Evaluation of the eOrganic Webinar Program
Formiga, Alice Krinsky; Stone, Alexandra; Heleba, Debra; McQueen, John; Coe, Michael
eOrganic evaluated webinars on organic agriculture topics to assess the size and composition of the audience, how attendees heard about webinars, webinar quality and utility, whether participants use other eOrganic resources, and the impact on farmer and advisory practices. Results showed that eOrganic webinars reached their target audience. An average of 97% of respondents indicated that the webinars improved their understanding of the topics to some degree, and 96% intended to apply information to their work to some degree. Follow-up surveys on a subset of webinars revealed that they influenced changes in farming and advisory practices.
Use of Demonstration Gardens in Extension: Challenges and Benefits
Glen, Charlotte D.; Moore, Gary E.; Jayaratne, K. S. U.; Bradley, Lucy K.
Extension agents' use of demonstration gardens was studied to determine how gardens are employed in horticultural programming, perceived benefits and challenges of using gardens for Extension programming, and desired competencies. Gardens are primarily used to enhance educational efforts by providing hands-on learning experiences. Greatest perceived benefits of gardens were their effectiveness as an educational delivery method, as well as their ability to provide opportunities for meaningful volunteer service and facilitate the development of partnerships. Greatest perceived challenges were availability of time, money, and volunteer support. Findings support the use of gardens as an appropriate educational strategy for Extension programming.
Positive Quality of Life Factors Identified from EFNEP Participant Stories
Koszewski, Wanda M.; Hlavacek, Megan; Yerxa, Kathryn; Procter, Sandra B.; Auld, Garry; Baker, Susan; Misner, Scottie
EFNEP collects stories from participants and educators regarding the program's impacts. The objective of the study reported here was to qualitatively analyze these stories in the context of quality of life. Researchers analyzed 1,057 stories by identifying key words and developing codes to best describe the information. After analysis, codes were grouped into themes. The research demonstrated that EFNEP is perceived to have positively affected the quality of life of participants.

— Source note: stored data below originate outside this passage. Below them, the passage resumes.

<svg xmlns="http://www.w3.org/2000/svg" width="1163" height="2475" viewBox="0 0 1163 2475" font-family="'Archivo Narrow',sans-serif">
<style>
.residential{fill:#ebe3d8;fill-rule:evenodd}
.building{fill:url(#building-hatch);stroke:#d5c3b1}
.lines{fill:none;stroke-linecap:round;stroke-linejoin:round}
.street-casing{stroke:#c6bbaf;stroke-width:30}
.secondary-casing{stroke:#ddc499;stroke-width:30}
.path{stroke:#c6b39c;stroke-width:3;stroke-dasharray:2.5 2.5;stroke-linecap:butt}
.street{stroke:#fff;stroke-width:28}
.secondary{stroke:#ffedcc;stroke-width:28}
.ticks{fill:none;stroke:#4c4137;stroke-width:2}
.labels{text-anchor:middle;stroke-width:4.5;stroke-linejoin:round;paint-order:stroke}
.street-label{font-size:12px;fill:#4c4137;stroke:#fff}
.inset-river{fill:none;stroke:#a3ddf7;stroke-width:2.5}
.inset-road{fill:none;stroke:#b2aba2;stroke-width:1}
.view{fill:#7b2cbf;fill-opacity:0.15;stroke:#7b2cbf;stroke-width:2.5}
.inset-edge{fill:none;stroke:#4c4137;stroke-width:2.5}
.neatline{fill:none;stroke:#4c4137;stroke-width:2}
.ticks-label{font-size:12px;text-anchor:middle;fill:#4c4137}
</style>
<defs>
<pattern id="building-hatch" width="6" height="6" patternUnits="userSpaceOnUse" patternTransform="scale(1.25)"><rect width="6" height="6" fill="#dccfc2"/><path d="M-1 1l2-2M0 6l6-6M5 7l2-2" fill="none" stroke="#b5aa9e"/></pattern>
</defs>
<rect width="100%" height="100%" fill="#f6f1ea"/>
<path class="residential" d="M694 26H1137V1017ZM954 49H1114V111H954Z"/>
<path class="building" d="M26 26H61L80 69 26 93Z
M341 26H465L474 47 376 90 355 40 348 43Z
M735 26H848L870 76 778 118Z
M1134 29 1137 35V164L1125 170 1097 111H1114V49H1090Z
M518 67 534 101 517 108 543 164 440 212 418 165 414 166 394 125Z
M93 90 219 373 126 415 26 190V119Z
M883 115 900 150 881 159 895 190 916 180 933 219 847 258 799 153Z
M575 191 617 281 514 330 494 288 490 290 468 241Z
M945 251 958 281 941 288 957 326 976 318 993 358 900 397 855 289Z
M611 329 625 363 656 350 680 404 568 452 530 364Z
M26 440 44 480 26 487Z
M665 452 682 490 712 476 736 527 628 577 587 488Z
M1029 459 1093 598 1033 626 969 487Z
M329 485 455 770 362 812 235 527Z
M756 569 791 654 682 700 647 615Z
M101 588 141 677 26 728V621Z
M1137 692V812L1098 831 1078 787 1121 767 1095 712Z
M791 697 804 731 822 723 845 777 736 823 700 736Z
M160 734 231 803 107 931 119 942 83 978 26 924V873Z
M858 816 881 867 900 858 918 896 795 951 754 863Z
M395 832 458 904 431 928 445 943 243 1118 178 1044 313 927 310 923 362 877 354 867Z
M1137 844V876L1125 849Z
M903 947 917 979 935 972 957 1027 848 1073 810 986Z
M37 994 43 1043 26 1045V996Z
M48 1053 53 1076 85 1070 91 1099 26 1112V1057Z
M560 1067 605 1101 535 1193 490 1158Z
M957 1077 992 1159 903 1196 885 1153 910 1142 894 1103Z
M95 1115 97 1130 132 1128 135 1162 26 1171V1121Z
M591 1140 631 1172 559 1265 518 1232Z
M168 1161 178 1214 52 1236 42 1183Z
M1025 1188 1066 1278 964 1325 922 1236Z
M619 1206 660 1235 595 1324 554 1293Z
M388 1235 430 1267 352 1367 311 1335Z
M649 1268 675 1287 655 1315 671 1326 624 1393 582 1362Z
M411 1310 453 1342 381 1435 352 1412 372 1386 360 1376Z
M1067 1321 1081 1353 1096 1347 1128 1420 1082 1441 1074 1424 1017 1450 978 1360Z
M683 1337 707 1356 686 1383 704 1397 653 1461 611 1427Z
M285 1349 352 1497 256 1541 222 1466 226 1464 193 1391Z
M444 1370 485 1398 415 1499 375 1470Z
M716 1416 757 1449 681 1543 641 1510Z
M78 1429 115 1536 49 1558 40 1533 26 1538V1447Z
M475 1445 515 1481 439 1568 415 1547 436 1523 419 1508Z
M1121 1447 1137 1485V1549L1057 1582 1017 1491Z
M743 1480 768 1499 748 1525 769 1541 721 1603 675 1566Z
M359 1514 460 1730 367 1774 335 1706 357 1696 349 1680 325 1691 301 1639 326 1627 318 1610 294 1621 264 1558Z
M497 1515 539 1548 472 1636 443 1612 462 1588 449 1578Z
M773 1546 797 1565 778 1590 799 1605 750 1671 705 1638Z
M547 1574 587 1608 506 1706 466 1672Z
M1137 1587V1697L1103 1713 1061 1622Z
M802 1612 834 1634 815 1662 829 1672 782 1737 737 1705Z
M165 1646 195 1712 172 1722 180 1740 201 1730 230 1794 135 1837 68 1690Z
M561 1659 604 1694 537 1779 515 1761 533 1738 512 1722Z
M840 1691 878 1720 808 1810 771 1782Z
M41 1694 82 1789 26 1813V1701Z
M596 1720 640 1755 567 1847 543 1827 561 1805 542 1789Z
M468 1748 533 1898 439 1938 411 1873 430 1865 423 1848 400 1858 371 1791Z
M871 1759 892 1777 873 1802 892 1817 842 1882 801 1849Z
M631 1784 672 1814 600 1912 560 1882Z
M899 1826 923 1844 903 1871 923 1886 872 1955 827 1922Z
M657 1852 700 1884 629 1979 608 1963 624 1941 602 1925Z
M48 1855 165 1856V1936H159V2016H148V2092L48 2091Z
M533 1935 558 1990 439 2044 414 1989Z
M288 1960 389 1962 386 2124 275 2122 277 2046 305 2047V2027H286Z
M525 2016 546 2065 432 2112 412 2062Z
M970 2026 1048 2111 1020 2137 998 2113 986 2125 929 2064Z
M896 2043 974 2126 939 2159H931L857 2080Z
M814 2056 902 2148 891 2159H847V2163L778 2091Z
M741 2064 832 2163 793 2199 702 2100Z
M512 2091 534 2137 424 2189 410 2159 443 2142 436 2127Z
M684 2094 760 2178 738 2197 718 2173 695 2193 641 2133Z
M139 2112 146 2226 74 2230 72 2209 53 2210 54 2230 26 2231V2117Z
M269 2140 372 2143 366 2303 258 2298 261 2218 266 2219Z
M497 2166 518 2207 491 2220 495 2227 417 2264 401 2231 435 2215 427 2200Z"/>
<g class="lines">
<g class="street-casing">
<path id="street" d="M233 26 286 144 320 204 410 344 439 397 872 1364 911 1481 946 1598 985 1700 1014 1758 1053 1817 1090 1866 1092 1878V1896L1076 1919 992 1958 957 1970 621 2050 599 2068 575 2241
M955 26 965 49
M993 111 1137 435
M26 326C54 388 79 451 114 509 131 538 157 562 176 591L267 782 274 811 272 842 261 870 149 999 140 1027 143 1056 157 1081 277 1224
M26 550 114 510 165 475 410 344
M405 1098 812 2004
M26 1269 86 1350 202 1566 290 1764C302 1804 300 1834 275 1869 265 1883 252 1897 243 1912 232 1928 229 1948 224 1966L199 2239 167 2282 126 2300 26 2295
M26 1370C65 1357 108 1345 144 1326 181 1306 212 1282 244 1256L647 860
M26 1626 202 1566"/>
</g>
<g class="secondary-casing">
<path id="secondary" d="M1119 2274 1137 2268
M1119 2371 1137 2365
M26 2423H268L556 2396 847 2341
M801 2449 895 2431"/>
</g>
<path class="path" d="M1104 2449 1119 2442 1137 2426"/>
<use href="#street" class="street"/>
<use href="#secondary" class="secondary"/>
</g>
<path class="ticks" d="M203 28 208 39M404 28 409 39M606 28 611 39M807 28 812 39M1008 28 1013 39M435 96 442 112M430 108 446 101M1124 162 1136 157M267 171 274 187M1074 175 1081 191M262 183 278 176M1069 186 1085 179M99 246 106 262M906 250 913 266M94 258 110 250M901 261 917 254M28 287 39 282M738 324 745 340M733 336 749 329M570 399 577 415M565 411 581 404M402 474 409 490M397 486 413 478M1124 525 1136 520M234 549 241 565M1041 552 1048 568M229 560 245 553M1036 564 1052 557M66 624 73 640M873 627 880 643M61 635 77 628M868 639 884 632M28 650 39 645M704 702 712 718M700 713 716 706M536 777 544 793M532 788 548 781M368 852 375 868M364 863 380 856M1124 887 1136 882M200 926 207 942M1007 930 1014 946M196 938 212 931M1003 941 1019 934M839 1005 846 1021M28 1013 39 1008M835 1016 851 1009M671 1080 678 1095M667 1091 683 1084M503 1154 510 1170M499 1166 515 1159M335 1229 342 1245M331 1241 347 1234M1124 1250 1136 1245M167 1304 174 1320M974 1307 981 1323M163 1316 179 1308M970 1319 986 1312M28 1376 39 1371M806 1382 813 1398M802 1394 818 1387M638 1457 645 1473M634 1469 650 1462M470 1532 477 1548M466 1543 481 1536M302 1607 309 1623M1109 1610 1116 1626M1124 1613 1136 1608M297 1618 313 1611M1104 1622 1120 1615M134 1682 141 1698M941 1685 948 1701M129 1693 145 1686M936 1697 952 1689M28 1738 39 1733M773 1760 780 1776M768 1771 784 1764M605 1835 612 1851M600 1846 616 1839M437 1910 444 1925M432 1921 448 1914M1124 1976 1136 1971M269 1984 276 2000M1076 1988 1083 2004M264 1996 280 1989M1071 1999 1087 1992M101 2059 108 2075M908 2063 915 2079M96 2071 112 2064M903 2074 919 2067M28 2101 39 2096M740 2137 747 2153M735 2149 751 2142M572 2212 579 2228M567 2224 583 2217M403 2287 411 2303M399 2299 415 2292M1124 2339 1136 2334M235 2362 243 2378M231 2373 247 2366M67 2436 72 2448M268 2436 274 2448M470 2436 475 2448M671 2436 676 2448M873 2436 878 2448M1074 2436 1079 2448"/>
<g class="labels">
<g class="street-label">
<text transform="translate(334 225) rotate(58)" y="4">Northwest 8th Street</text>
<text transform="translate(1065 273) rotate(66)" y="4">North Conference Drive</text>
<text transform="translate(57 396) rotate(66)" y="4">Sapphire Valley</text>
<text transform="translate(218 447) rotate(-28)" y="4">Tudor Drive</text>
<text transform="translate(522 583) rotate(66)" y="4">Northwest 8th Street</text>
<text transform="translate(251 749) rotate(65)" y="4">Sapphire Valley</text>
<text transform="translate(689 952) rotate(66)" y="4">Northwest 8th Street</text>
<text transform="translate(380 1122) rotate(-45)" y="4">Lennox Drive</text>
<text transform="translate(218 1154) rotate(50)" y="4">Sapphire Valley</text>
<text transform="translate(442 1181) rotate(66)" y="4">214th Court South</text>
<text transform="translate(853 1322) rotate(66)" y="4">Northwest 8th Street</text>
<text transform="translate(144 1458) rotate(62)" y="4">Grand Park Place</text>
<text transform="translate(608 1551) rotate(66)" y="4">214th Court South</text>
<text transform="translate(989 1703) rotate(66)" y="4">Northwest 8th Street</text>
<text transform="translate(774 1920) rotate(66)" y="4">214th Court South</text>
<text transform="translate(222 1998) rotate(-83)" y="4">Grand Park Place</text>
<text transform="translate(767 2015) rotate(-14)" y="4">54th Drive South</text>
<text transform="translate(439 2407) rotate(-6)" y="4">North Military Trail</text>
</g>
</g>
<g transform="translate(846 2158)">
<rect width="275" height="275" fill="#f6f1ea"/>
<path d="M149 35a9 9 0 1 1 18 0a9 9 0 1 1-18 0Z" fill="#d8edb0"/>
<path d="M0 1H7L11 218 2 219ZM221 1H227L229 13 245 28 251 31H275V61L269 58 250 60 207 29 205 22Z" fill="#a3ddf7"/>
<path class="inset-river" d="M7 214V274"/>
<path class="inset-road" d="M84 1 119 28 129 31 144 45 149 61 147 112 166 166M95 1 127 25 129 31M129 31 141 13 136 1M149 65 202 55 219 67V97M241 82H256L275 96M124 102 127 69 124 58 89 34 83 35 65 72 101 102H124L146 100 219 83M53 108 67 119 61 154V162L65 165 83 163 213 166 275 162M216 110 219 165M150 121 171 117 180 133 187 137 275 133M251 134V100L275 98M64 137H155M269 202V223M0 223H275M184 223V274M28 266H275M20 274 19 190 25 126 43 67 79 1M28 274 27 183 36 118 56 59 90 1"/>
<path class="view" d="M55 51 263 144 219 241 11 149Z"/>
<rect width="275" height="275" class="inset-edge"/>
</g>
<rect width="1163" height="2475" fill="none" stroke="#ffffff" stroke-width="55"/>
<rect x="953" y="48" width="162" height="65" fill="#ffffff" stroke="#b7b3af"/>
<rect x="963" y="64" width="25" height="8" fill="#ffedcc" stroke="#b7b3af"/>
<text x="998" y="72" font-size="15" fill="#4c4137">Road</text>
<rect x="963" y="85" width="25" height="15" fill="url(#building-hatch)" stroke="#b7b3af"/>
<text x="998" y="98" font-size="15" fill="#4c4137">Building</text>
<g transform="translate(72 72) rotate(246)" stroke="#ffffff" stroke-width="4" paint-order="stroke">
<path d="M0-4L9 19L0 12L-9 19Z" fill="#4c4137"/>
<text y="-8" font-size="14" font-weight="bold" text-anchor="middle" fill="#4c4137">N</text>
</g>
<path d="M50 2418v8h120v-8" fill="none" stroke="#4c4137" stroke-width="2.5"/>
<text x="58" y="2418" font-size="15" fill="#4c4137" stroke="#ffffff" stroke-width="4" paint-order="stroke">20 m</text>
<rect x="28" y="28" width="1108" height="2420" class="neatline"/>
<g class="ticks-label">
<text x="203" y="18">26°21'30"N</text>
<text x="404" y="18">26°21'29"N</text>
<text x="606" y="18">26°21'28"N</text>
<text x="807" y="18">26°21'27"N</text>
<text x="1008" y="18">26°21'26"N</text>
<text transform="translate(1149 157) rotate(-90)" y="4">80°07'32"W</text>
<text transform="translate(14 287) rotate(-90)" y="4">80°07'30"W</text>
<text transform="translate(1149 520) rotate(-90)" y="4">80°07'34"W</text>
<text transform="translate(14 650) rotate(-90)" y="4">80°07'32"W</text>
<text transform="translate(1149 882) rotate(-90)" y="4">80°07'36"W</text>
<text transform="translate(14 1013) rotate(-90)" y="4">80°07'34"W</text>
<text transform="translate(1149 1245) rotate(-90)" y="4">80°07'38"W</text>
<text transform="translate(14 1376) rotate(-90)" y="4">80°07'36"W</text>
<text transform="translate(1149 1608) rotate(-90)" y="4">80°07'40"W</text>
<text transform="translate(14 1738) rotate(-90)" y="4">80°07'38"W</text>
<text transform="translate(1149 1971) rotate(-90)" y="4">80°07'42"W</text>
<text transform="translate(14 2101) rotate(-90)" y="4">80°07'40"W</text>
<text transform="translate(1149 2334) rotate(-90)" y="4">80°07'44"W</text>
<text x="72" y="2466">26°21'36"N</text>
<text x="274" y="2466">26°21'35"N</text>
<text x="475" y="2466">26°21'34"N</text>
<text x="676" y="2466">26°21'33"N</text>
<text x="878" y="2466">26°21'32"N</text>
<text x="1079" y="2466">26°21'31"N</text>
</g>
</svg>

These results not only confirm broader EFNEP benefits, but suggest an additional variable (quality of life) to consider as a measureable outcome.
Should Physical Activity Be Included in Nutrition Education? A Comparison of Nutrition Outcomes With and Without In-Class Activities
Palmer-Keenan, Debra M.; Corda, Kirsten
Limited-resource adults' dietary intakes and nutrition behaviors improve as a result of Expanded Food and Nutrition Education Program (EFNEP)/Supplemental Nutrition Assistance Program Education (SNAP-Ed) participation; however, physical activity education is needed for improved health. The experimental study reported here assessed if spending time doing physical activity education affected dietary impact results and activity among participants. Standard dietary assessments showed no significant differences between groups, and interviews showed greater physical activity improvements/intentions by the experimental group, which suggests that nutrition education can be shortened 15-20 minutes for physical activity demonstrations to improve activity behaviors without adversely affecting nutrition-related behavioral improvements outcomes.